Cells in the human body “communicate” through exosomes — tiny membrane vesicles that are released into the intercellular space and carry proteins, fats, nucleic acids, and other molecules. Since the exosomes’ contents replicate the chemical composition of the cell they split off from, they can be used as molecular markers to identify various diseases. For example, the presence in exosomes of proteins and RNA typical of cancer cells is compelling evidence of incipient cancer.

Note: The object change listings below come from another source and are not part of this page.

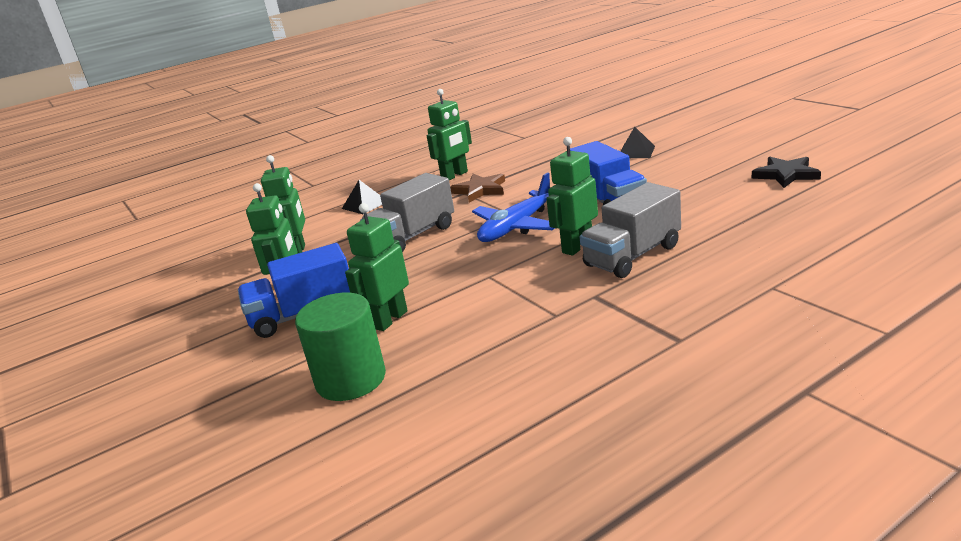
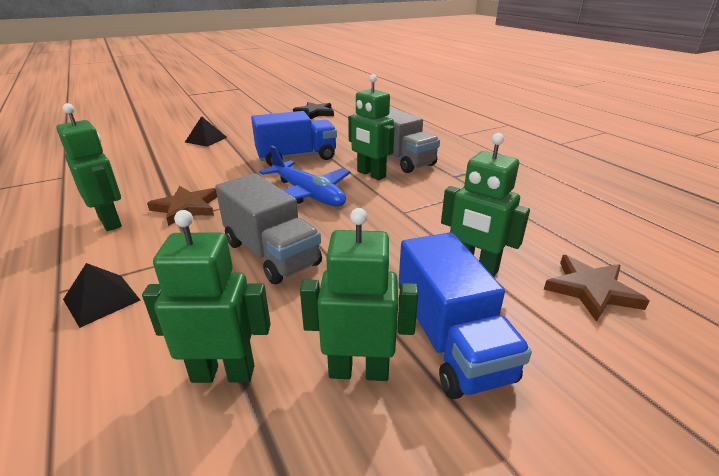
camera: 90 degrees left, 5 degrees up
(351, 379) = (591, 290): green cylinder -> brown star

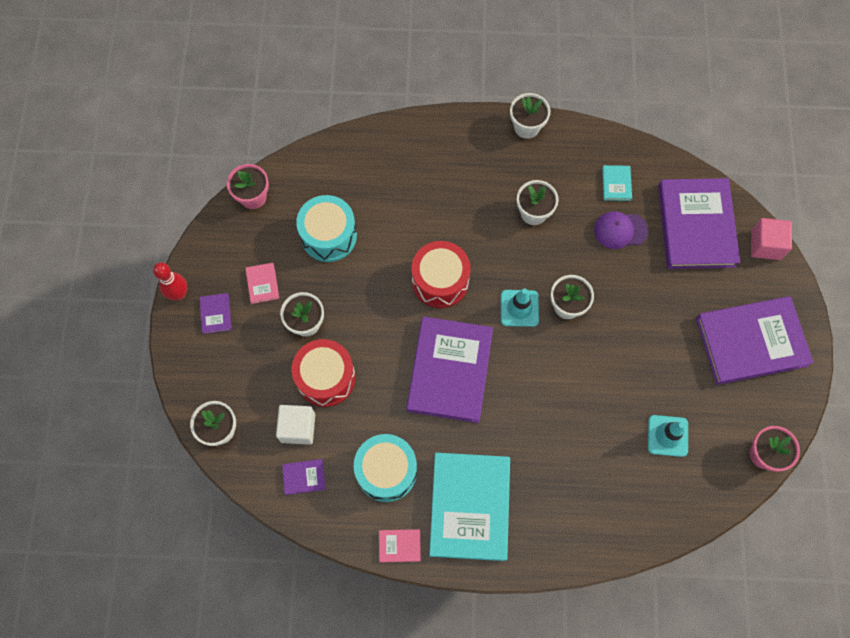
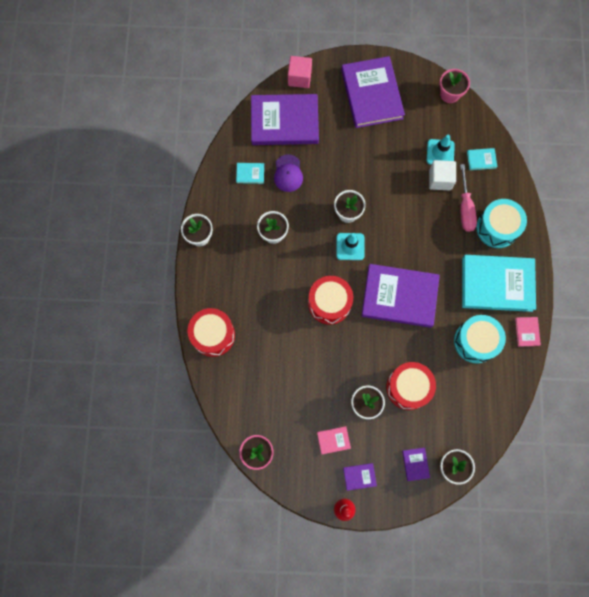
camera: 90 degrees left, 5 degrees up
(298, 428) = (447, 407): white cube -> white cube (440, 179)
(304, 477) = (483, 401): purple book -> purple book (415, 464)
(329, 236) = (292, 389): turquoise drum -> turquoise drum (497, 228)
(399, 145) = (213, 335): none -> red drum
(582, 467) = (465, 209): none -> pink screwdriver
(661, 496) = (481, 159): none -> turquoise book

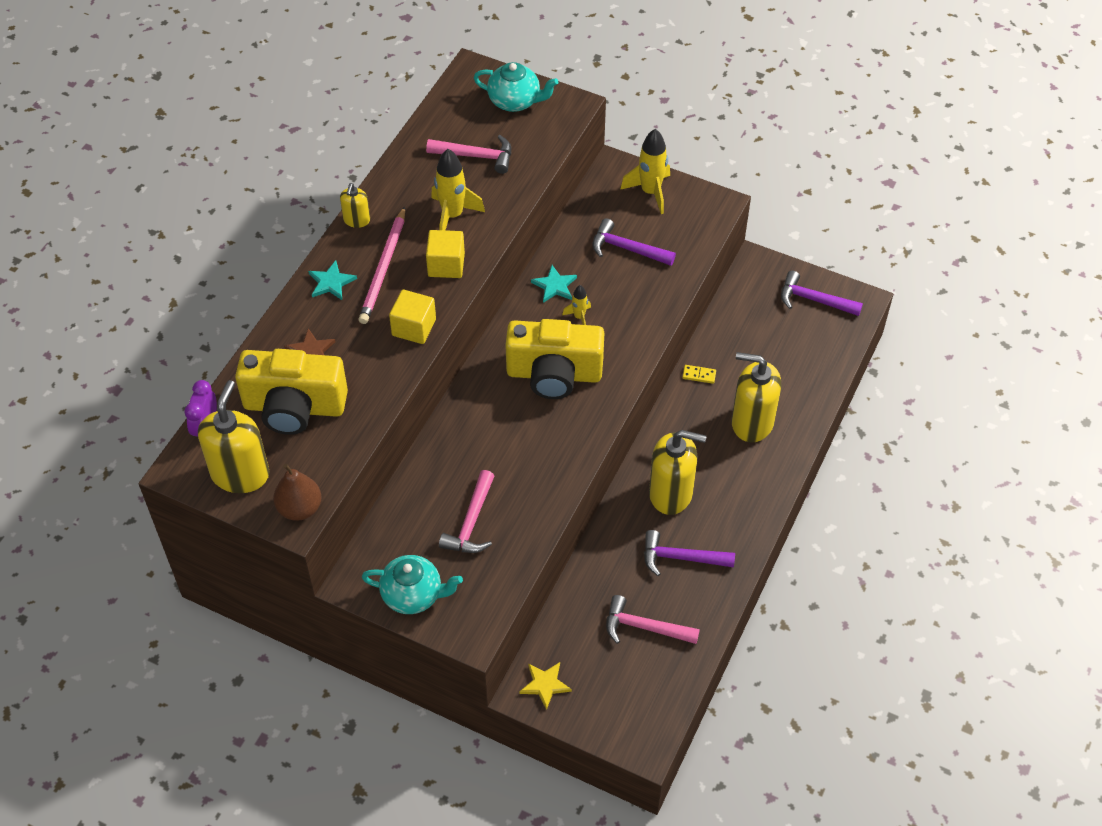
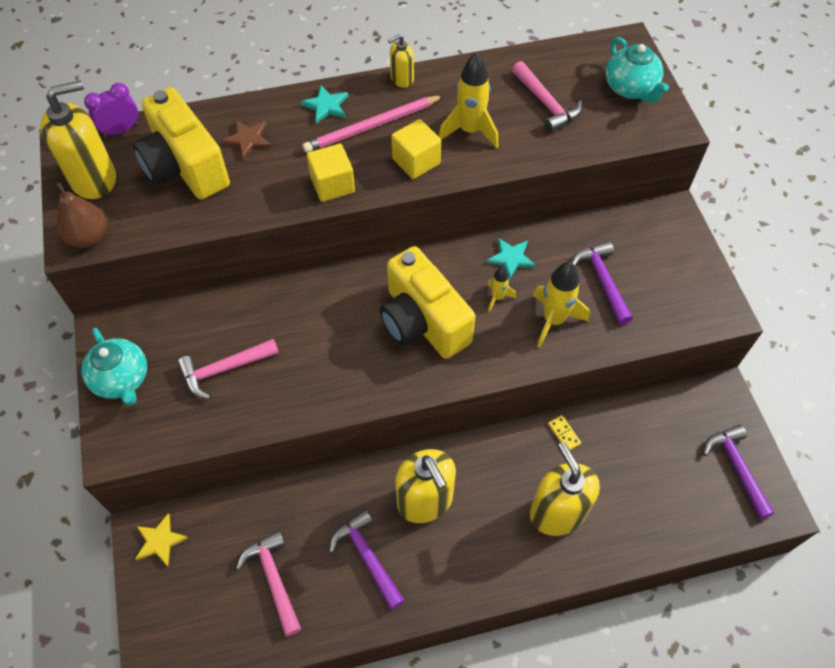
camera: 50 degrees right, 5 degrees up
(650, 192) = (678, 255): yellow rocket -> yellow rocket (553, 320)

However, exosome-based diagnostics is not yet widely used in clinical practice because these vesicles are as small as viruses and therefore difficult to isolate. A recently proposed approach uses magnetic beads to capture exosomes from biological samples, such as blood. The surface of the beads is coated with molecules, such as antibodies, that specifically bind to exosomes and hold them in place, and the bead-exosome complexes are then extracted from the biological sample using a magnet. However, this approach has been rather inefficient, prompting researchers to improve the beads’ ability to bind to exosomes.
A joint team from the Skolkovo Institute of Science and Technology, Lomonosov Moscow State University and the Kulakov National Medical Research Center for Obstetrics, Gynecology and Perinatology of the Russian Ministry of Health has improved magnetic beads by applying a layer of tannic acid onto their surface. The researchers synthesized beads of iron oxide and calcium carbonate (chalk and marble are the most common forms of the latter) and then coated their surface with a layer of polyvinylpyrrolidone and polyallylaminohydrochloride polymers or albumin, which specifically bind to exosomes. Finally, the resulting complexes were held in tannic acid which settled on the surface along with the other molecules.
The researchers placed the magnetic beads in a solution containing a predetermined amount of exosomes to assess the efficiency of binding, then removed the beads with a magnet and measured the remaining amount of membrane vesicles.